Who would expect this path for a high school student who was more concerned with waterskiing than schoolwork and whose family rarely attended church?

But regardless of Glassford’s teenage vision of his future, the roads that led him to CTS were faithful and fruitful. During his teen years, they led him from interacting with Youth for Christ into a life with Christ. Later, they led from junior college to “get out of the house” into seminary and graduate school. They led to diverse opportunities to practice and teach principles of youth ministry, both in the United States and in Kenya. And, most recently, they led to Grand Rapids, Mich.

Before joining the faculty of CTS, Glassford taught Bible and Youth Ministry at Montreat College, a small four-year Christian liberal arts college in Asheville, N.C., where he also served as assistant academic dean and the chair of his department.

After more than a decade at Montreat, Glassford began teaching a summer “Youth and Culture” class at CTS. During his third summer he was asked to consider joining the seminary faculty. The possibility intrigued him.

“I’m not one to close doors too early,” he says. He and his wife, Janet, decided to “go down the path” and see where it would lead. Little by little, it led them toward CTS, and in the summer of 2005 they moved their family to Grand Rapids, Mich.

Glassford says that churches have a covenantal responsibility to embrace youth into the broader life of the congregation—something that is a struggle for many churches. And he believes that a critical component of youth ministry is ministering to the people most directly involved in students’ lives: their parents.

“Most adults are as inarticulate about their faith as high school students,” Glassford says, “so the conversations that should be taking place at home aren’t.”

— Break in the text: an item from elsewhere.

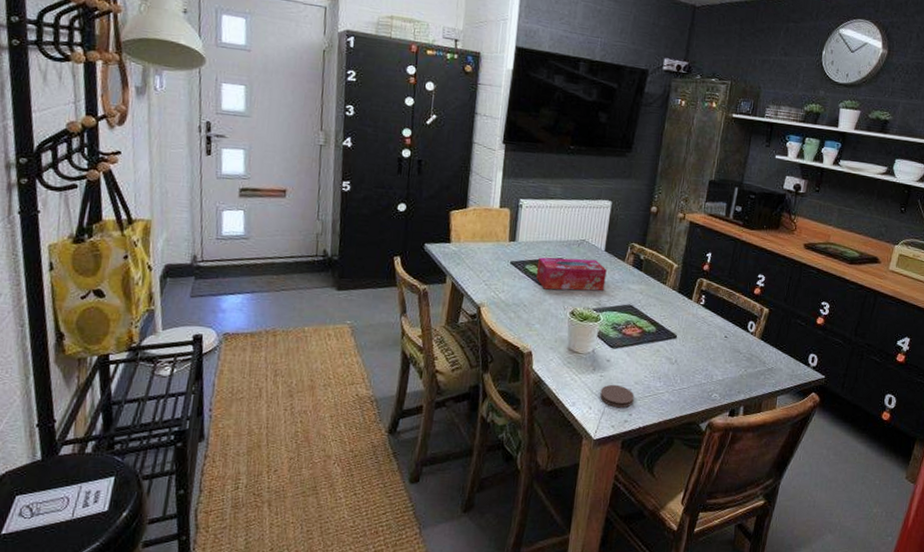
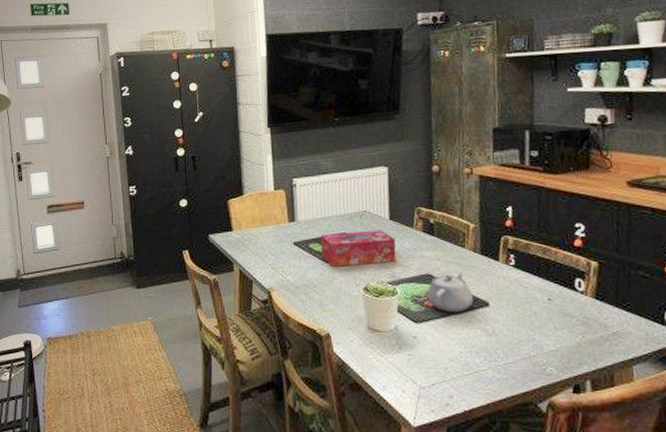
coaster: present [600,384,635,408] -> none [412,363,453,389]
teapot: none [625,305,665,342] -> present [427,271,473,313]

Of course, the presence of other adults in the lives of young teens is also important. “A lot of middle school kids don’t have adult advocates. Nowhere else do they get this but in the church,” Glassford says.

One day, perhaps, other teens will look back on their lives and reflect that, like Glassford, their first real introduction to Christ came through someone who met them along the long, winding road of adolescence. And, in retrospect, it will all make sense.